While attending SOM, Encina founded the Yale Health Ecosystem, a cross-disciplinary society of health professionals that brought together students and faculty from management, law, medicine, nursing, and public health. He also launched a SaaS company.
“I started Wingu in 2009 as a way to bring advanced technologies to the pharmaceutical and biotechnology spaces, leveraging the cloud to do high-throughput analysis, sharing of data, communication, and collaboration,” Encina says. An investment from Google Ventures marked its first bet in the space. “I built the company and ran it until we were acquired by PerkinElmer.” He spent several years as vice president of innovation at PerkinElmer, a publicly traded life sciences company, starting an innovation lab focused on big data, internet of things, and translational medicine.
In 2017, Encina moved from upstream, early-stage R&D work far downstream to healthcare delivery when he joined Ariadne Labs to work with Dr. Atul Gawande, who launched the healthcare research organization in 2012. Encina says, “What ultimately drives me is the product development process.” The product might be a medication, a piece of software, a platform for managing data and facilitating scientific collaboration, or a method to bring precision medicine into primary care. “I aim to create things that people can use to solve real problems.”
“Ultimately you have to get down to the clinic level to make a real impact in society,” he says. It is in doctor’s office, in the space between clinician and patient, that Encina sees an opportunity to transform healthcare. “At Ariadne, we are taking on system changes that allow implementation of interventions that help hundreds, thousands, even millions of people.”
A key piece of Encina’s work at Ariadne is providing the systems that support innovation and collaborative science. “The best work that we do here is when people from multiple disciplines can look at the same problem and bring different perspectives,” he says. “Whether it be how they identify a problem, how they design an experiment, or how they capture the data.”
Bringing those perspectives together requires a structure. “Collaborative cross-discipline work doesn’t happen with people throwing things over the wall from one vertical to the next. It really needs to be intentional, and it needs to be done up front because, ultimately, all these perspectives have to align into a single goal.”

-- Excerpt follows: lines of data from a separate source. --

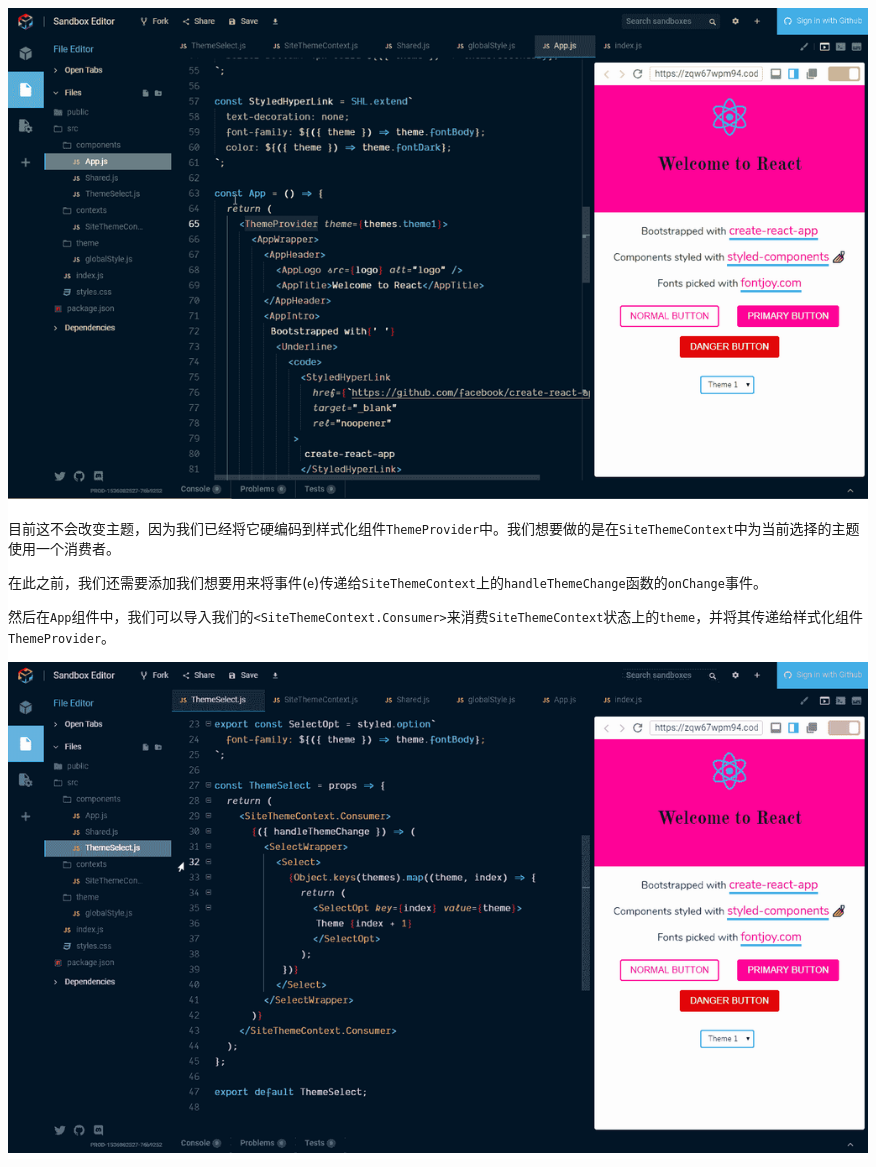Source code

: ![](img/36b5ad34c8eff0b2e7d761b3232daec6.png)

目前这不会改变主题，因为我们已经将它硬编码到样式化组件`ThemeProvider`中。我们想要做的是在`SiteThemeContext`中为当前选择的主题使用一个消费者。

在此之前，我们还需要添加我们想要用来将事件(`e`)传递给`SiteThemeContext`上的`handleThemeChange`函数的`onChange`事件。

然后在`App`组件中，我们可以导入我们的`<SiteThemeContext.Consumer>`来消费`SiteThemeContext`状态上的`theme`，并将其传递给样式化组件`ThemeProvider`。

![](img/613a7bf0a1ce918033ee311061b719c6.png)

Since Ariadne Labs is in the business of innovation, it has to reliably deliver novel solutions. “For me, the interesting question is how you make not only effective teams but also efficient teams,” Encina says. “We’re trying to marry innovation with operational efficiency. I focus a lot of my effort on creating an engine of productivity.”
Working in that space between business, technology, and science, he recognizes the need to be ready to adapt. “Curiosity and flexibility have allowed me to make the leaps I have,” Encina says. “You have to have drive and clarity about what you’re trying to accomplish. But, at the same time, you have to be open and opportunistic about where the wave is going to take you. Nobody knows exactly where the science and the technology is going because it hasn’t been written yet. It’s all evolving, and if I can have some effect in shaping it to improve human health, then all the better.”